The interpretation of server output should primarily be based on the PRIDE2 values reported for the structure pairs. As its name (PRobability of IDEntity) indicates, the PRIDE2 score should be treated as a probability of the two structures being identical. A PRIDE2 score > 0.9 generally indicates close structural similarity. Values in the range of 0.6 - 0.8 may also indicate similarities, though these should be treated more carefully. In general, if a database search does not yield a hit with a PRIDE2 score > 0.85 than the query should not be regarded as having an identified fold before further investigations. It is noted here that the H level-filtered search is not always capable of finding the closest similarities, thus if no PRIDE2 > 0.9 hits are found with this method it is recommended to run a full search on the CATHselect database. It is also possible that a fold is represented in only one of the CATHselect/PDBselect databases (that is the reason why both are available for searching). The fact that PDBselect contains full polypeptide chains rather than domains as CATH and the release date of the two databases should also be taken into account when interpreting database hits.

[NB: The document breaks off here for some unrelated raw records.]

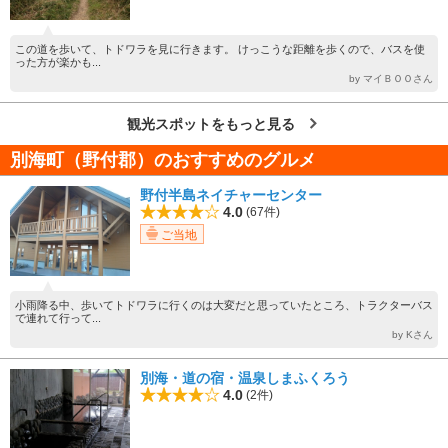
この道を歩いて、トドワラを見に行きます。 けっこうな距離を歩くので、バスを使
った方が楽かも...
by マイＢＯＯさん
観光スポットをもっと見る
別海町（野付郡）のおすすめのグルメ
野付半島ネイチャーセンター
4.0
(67件)
ご当地
小雨降る中、歩いてトドワラに行くのは大変だと思っていたところ、トラクターバス
で連れて行って...
by Kさん
別海・道の宿・温泉しまふくろう
4.0
(2件)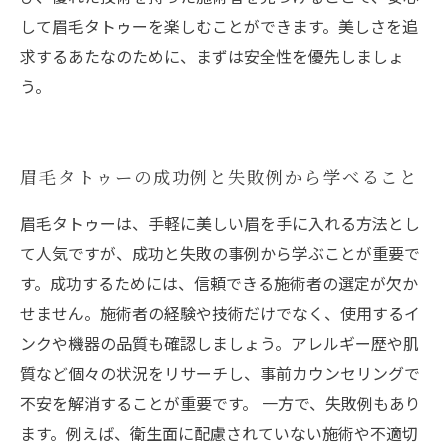
して眉毛タトゥーを楽しむことができます。美しさを追
求するあたなのために、まずは安全性を優先しましょ
う。
眉毛タトゥーの成功例と失敗例から学べること
眉毛タトゥーは、手軽に美しい眉を手に入れる方法とし
て人気ですが、成功と失敗の事例から学ぶことが重要で
す。成功するためには、信頼できる施術者の選定が欠か
せません。施術者の経験や技術だけでなく、使用するイ
ンクや機器の品質も確認しましょう。アレルギー歴や肌
質など個々の状況をリサーチし、事前カウンセリングで
不安を解消することが重要です。 一方で、失敗例もあり
ます。例えば、衛生面に配慮されていない施術や不適切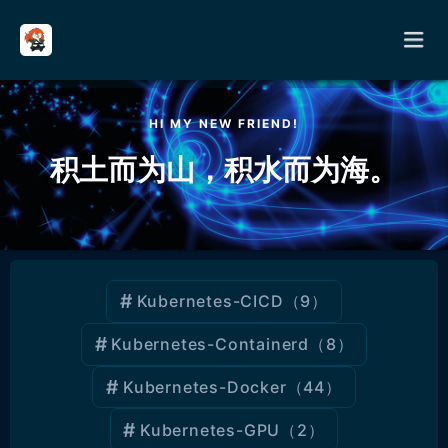
请输入关键词进行搜索
HI MY NEW FRIEND!
首页
积土而为山，积水而为海。
分类
其它
Kubernetes-CICD
（9）
关于
Kubernetes-Containerd
（8）
留言
Kubernetes-Docker
（44）
友链
Kubernetes-GPU
（2）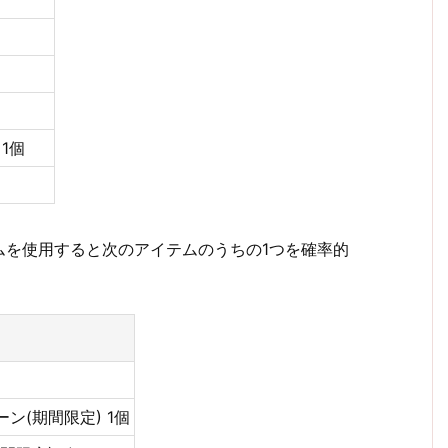
1個
ムを使用すると次のアイテムのうちの1つを確率的
(期間限定) 1個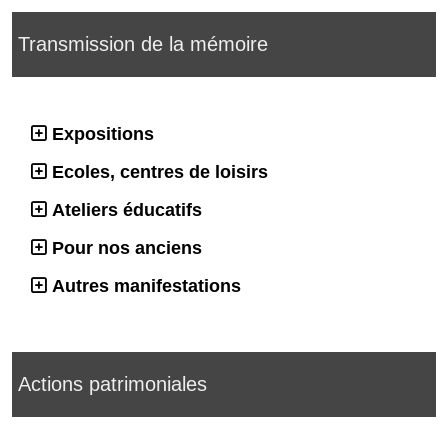
Transmission de la mémoire
Expositions
Ecoles, centres de loisirs
Ateliers éducatifs
Pour nos anciens
Autres manifestations
Actions patrimoniales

In the H level-filtered mode a reliability score is also calculated and is presented as a set of stars (). The reliability is calculated by summing the PRIDE2 values obtained with the hits belonging to the same H level and multiplied by the PRIDE value obtained with the corresponding H level average histogram. Thus, if the average PRIDE and individual PRIDE2 scores at a givel H level are high, reliability is also high. Note that reliability depends on the number of structures found (and in the database) at the given H level. The reliability value may be an indication of structural similarity if the associated PRIDE2 score is relatively low, but a high reliability on its own does not prove close structural similarity (it is the PRIDE2 score that does!).
The plain server ouput is also available in the fold identification and PDBselect search modes. It contains the sorted PRIDE2 values (the number of which is determined by the best hits option) in the order of the input structures.